Lowe’s Companies, Inc. (NYSE:LOW) – The second-largest U.S. home improvement retailer popped up on our scanners within the first 20 minutes of the trading session after one investor appears to have initiated a sizeable risk reversal in the January 2011 contract. LOW’s shares are currently down 1.00% at $22.11 just before 10:55 am in New York trading. It looks like the options strategist purchased 910,000 shares of the underlying stock at a price of $22.15, sold 14,000 calls at the January 2011 $22.5 strike for a premium of $0.72 apiece, and purchased 14,000 puts at the lower January 2011 $20 strike at a premium of $0.30 each, on a 0.65 delta. The trade seems to have been built on the expectation that LOW’s shares will move sharply lower ahead of January 2011 expiration. The home improvement retailer’s shares underperformed the most recent S&P rally that was largely led by consumer-sensitive stocks. With the broad-market rally cooling off, the investor is predicting shares in LOW will slide lower in the next couple of months. Lowe’s shares hit their current 52-week low of $19.35 on August 11, 2010.
Nuance Communications, Inc. (NASDAQ:NUAN) – Shares of the speech-recognition software provider jumped 12.15% at the start of the trading day to hit an intraday- and new 2-year high of $19.19 after Apple Inc.’s Steve Wozniak said in a tech-blog video clip that the company recently purchased Nuance. NUAN posted better-than-expected fourth-quarter earnings after the closing bell on Monday, but did not mention any merger with Apple and today called Wozniak’s words speculative. The firm earned $0.33 a share, beating average analyst expectations by a penny. Shares in Nuance are currently up 4.9% at $17.95 as of 11:15 am. The takeover chatter sent speculators into a call-option feeding frenzy on Nuance right out of the gate this morning. Investors expecting shares in NUAN to continue higher picked up more than 1,500 calls at the December $19 strike for a premium of $0.64 each, and scooped up nearly 2,000 calls at the higher December $20 strike at an average premium of $0.46 apiece. The December $21 strike, which is currently the highest available strike price in the front month, generated volume of 3,485 calls in the first half of the session versus zero previously existing open interest at that strike. It looks like the majority of those call options were purchased by bullish players for an average premium of $0.32 a-pop. Call buyers at the December $21 strike make money if NUAN’s shares surge 18.8% over the current price of $17.95 to surpass the average breakeven point at $21.32 by expiration day next month. Rising demand for options on Nuance and takeover speculation lifted the stock’s overall reading of options implied volatility 10.9% to 44.05% by 11:30 am.
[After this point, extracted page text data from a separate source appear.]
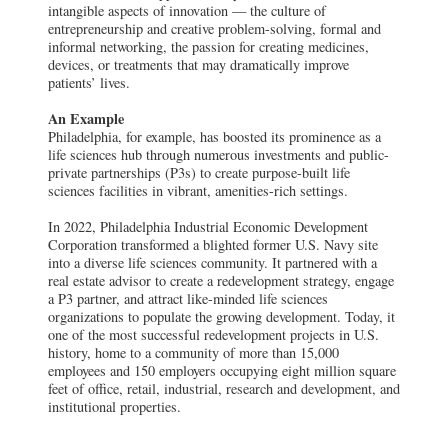
intangible aspects of innovation — the culture of
entrepreneurship and creative problem-solving, formal and
informal networking, the passion for creating medicines,
devices, or treatments that may dramatically improve
patients’ lives.
An Example
Philadelphia, for example, has boosted its prominence as a
life sciences hub through numerous investments and public-
private partnerships (P3s) to create purpose-built life
sciences facilities in vibrant, amenities-rich settings.
In 2022, Philadelphia Industrial Economic Development
Corporation transformed a blighted former U.S. Navy site
into a diverse life sciences community. It partnered with a
real estate advisor to create a redevelopment strategy, engage
a P3 partner, and attract like-minded life sciences
organizations to populate the growing development. Today, it
one of the most successful redevelopment projects in U.S.
history, home to a community of more than 15,000
employees and 150 employers occupying eight million square
feet of office, retail, industrial, research and development, and
institutional properties.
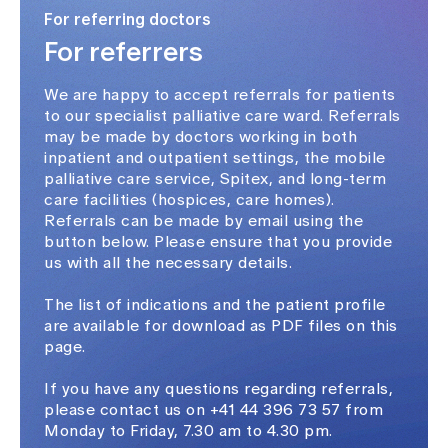
For referring doctors
For referrers
We are happy to accept referrals for patients
to our specialist palliative care ward. Referrals
may be made by doctors working in both
inpatient and outpatient settings, the mobile
palliative care service, Spitex, and long-term
care facilities (hospices, care homes).
Referrals can be made by email using the
button below. Please ensure that you provide
us with all the necessary details.
The list of indications and the patient profile
are available for download as PDF files on this
page.
If you have any questions regarding referrals,
please contact us on +41 44 396 73 57 from
Monday to Friday, 7.30 am to 4.30 pm.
Walgreen Co. (WAG) – A sizeable ratio call spread on Walgreen Co. may be the work of a contrarian trader anticipating a near-term rebound in the price of the underlying shares, which are currently down 2.55% to stand at $34.00 as of 11:30 am in New York. It looks like the investor picked up 7,500 calls at the December $35 strike at a premium of $0.50 each, and sold 15,000 calls up at the December $36 strike for a premium of $0.20 apiece. The trader paid a net premium of $0.10 per contract for the spread and stands ready to make money should WAG’s shares rally 3.2% over the current price of $34.00 to exceed the effective breakeven point at $35.10 by December expiration day. Maximum potential profits of $0.90 per contract are available to the investor should shares in Walgreen Co. surge 5.9% to settle at $36.00 at expiration. Selling twice as many calls at the December $36 strike substantially reduced the trader’s net cost of taking a bullish stance on the pharmacy operator. However, the ratio also exposes the investor to potentially devastating losses in the event that shares jump 8.5% to trade above the upper breakeven point of $36.90 ahead of expiration next month. Walgreen’s overall reading of options implied volatility is higher by 8.0% to arrive at 24.60% by 11:40 am.
International Flavors & Fragrances, Inc. (NYSE:IFF) – Shares of the manufacturer of flavor and fragrance products used in a variety of consumer goods slipped 0.90% to $51.51 in early-afternoon trading. The bearish move in the price of the underlying stock did not deter one strategist from placing a bullish bet on the stock with near-term put options. It looks like the investor sold more than 2,400 puts at the December $50 strike to pocket an average premium of $0.56 per contract. The trader keeps the full premium received on the transaction as long as shares in International Flavors & Fragrances exceed $50.00 through expiration day. The investor’s decision to sell the puts at the December $50 strike indicate optimism on IFF, but also suggests he is willing to have shares of the underlying stock put to him at an effective price of $49.44 should the puts land in-the-money at expiration.